Dataset records:
------

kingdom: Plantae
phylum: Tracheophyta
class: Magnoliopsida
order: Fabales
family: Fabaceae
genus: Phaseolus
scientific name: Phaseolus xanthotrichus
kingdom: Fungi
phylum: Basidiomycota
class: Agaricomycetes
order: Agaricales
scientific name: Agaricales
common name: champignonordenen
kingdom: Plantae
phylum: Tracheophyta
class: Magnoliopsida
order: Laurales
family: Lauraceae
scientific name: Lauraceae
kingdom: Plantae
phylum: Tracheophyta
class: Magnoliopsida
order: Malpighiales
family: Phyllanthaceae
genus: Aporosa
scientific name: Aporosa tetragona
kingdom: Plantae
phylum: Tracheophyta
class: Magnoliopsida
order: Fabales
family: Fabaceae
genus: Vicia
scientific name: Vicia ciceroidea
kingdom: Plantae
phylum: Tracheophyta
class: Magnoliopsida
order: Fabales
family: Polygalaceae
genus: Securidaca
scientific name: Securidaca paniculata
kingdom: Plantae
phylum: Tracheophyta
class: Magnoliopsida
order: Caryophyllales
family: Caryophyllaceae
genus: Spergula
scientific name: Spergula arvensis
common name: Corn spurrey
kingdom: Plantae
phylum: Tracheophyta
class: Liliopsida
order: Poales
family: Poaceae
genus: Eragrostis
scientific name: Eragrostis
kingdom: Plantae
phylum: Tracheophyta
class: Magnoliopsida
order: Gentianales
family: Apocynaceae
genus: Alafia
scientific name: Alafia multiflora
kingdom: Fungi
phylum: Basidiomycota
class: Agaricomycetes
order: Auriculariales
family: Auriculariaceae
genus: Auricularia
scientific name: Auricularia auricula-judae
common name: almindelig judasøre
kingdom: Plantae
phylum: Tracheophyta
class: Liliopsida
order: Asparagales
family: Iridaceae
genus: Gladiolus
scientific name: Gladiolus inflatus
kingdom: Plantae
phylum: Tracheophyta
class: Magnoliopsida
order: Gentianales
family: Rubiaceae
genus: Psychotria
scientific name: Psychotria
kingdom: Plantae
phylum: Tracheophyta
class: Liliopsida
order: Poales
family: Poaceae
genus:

------

__Short task__. Reproduce every line of the material above without any changes.

__The completed task__.
kingdom: Plantae
phylum: Tracheophyta
class: Magnoliopsida
order: Fabales
family: Fabaceae
genus: Phaseolus
scientific name: Phaseolus xanthotrichus
kingdom: Fungi
phylum: Basidiomycota
class: Agaricomycetes
order: Agaricales
scientific name: Agaricales
common name: champignonordenen
kingdom: Plantae
phylum: Tracheophyta
class: Magnoliopsida
order: Laurales
family: Lauraceae
scientific name: Lauraceae
kingdom: Plantae
phylum: Tracheophyta
class: Magnoliopsida
order: Malpighiales
family: Phyllanthaceae
genus: Aporosa
scientific name: Aporosa tetragona
kingdom: Plantae
phylum: Tracheophyta
class: Magnoliopsida
order: Fabales
family: Fabaceae
genus: Vicia
scientific name: Vicia ciceroidea
kingdom: Plantae
phylum: Tracheophyta
class: Magnoliopsida
order: Fabales
family: Polygalaceae
genus: Securidaca
scientific name: Securidaca paniculata
kingdom: Plantae
phylum: Tracheophyta
class: Magnoliopsida
order: Caryophyllales
family: Caryophyllaceae
genus: Spergula
scientific name: Spergula arvensis
common name: Corn spurrey
kingdom: Plantae
phylum: Tracheophyta
class: Liliopsida
order: Poales
family: Poaceae
genus: Eragrostis
scientific name: Eragrostis
kingdom: Plantae
phylum: Tracheophyta
class: Magnoliopsida
order: Gentianales
family: Apocynaceae
genus: Alafia
scientific name: Alafia multiflora
kingdom: Fungi
phylum: Basidiomycota
class: Agaricomycetes
order: Auriculariales
family: Auriculariaceae
genus: Auricularia
scientific name: Auricularia auricula-judae
common name: almindelig judasøre
kingdom: Plantae
phylum: Tracheophyta
class: Liliopsida
order: Asparagales
family: Iridaceae
genus: Gladiolus
scientific name: Gladiolus inflatus
kingdom: Plantae
phylum: Tracheophyta
class: Magnoliopsida
order: Gentianales
family: Rubiaceae
genus: Psychotria
scientific name: Psychotria
kingdom: Plantae
phylum: Tracheophyta
class: Liliopsida
order: Poales
family: Poaceae
genus:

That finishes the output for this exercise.